__TASK GOAL__: What is needed is an exact copy of every entry below, minus the images.

━━━━━ AVAILABLE DATA ━━━━━

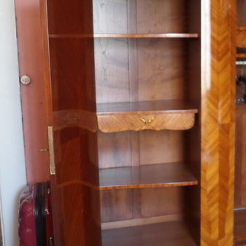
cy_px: 125
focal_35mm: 66
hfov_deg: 25.6
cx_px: 201
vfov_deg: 26.1
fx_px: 531
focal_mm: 7.5
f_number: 3.2
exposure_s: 1/30
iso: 800
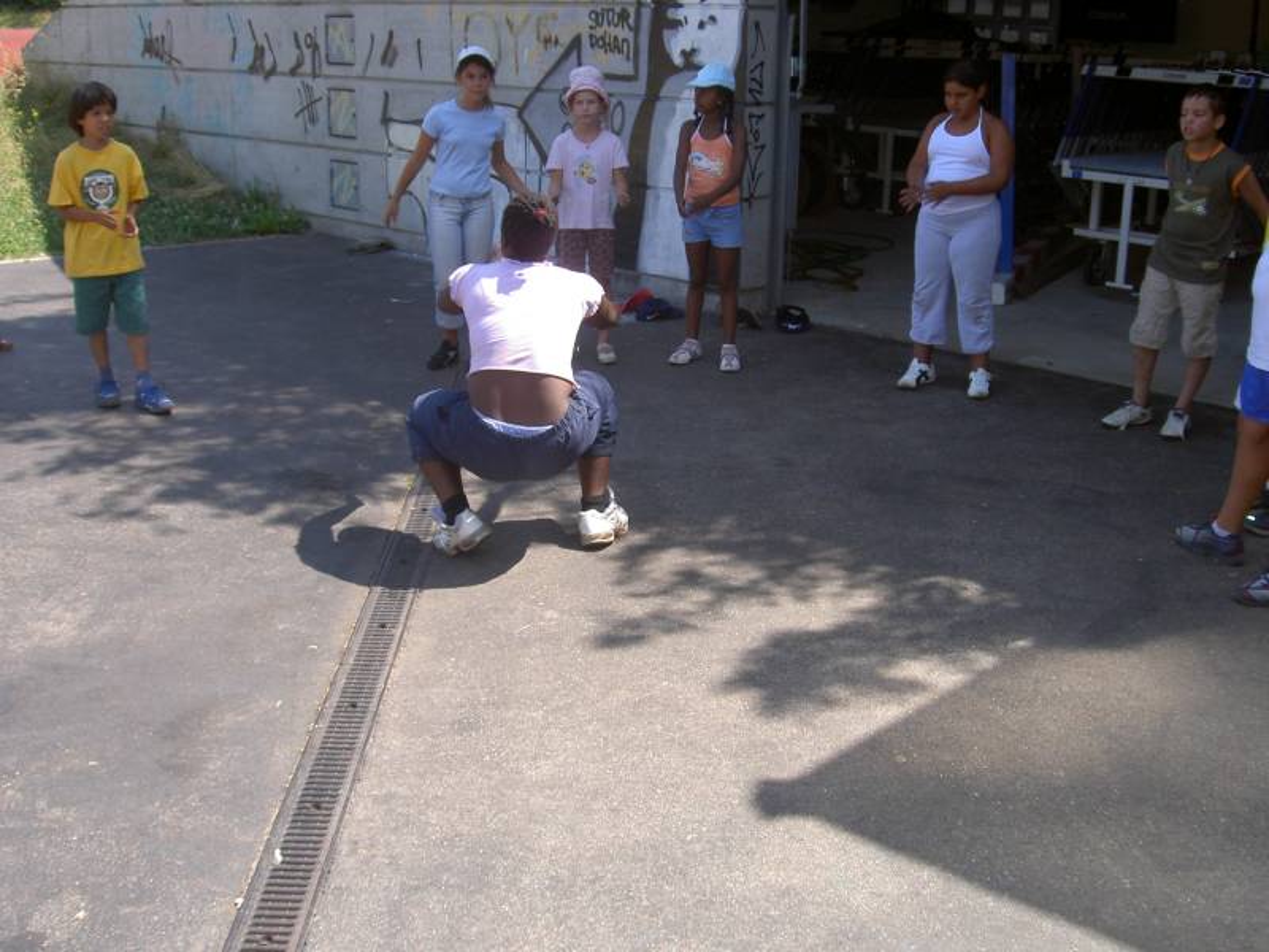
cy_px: 476
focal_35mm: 39
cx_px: 634
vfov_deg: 36.8
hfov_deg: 47.9
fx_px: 1430
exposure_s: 1/160
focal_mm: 8
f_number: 4.7
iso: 100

━━━━━

__RESPONSE FOR THIS EXERCISE__:
cy_px: 125
focal_35mm: 66
hfov_deg: 25.6
cx_px: 201
vfov_deg: 26.1
fx_px: 531
focal_mm: 7.5
f_number: 3.2
exposure_s: 1/30
iso: 800
cy_px: 476
focal_35mm: 39
cx_px: 634
vfov_deg: 36.8
hfov_deg: 47.9
fx_px: 1430
exposure_s: 1/160
focal_mm: 8
f_number: 4.7
iso: 100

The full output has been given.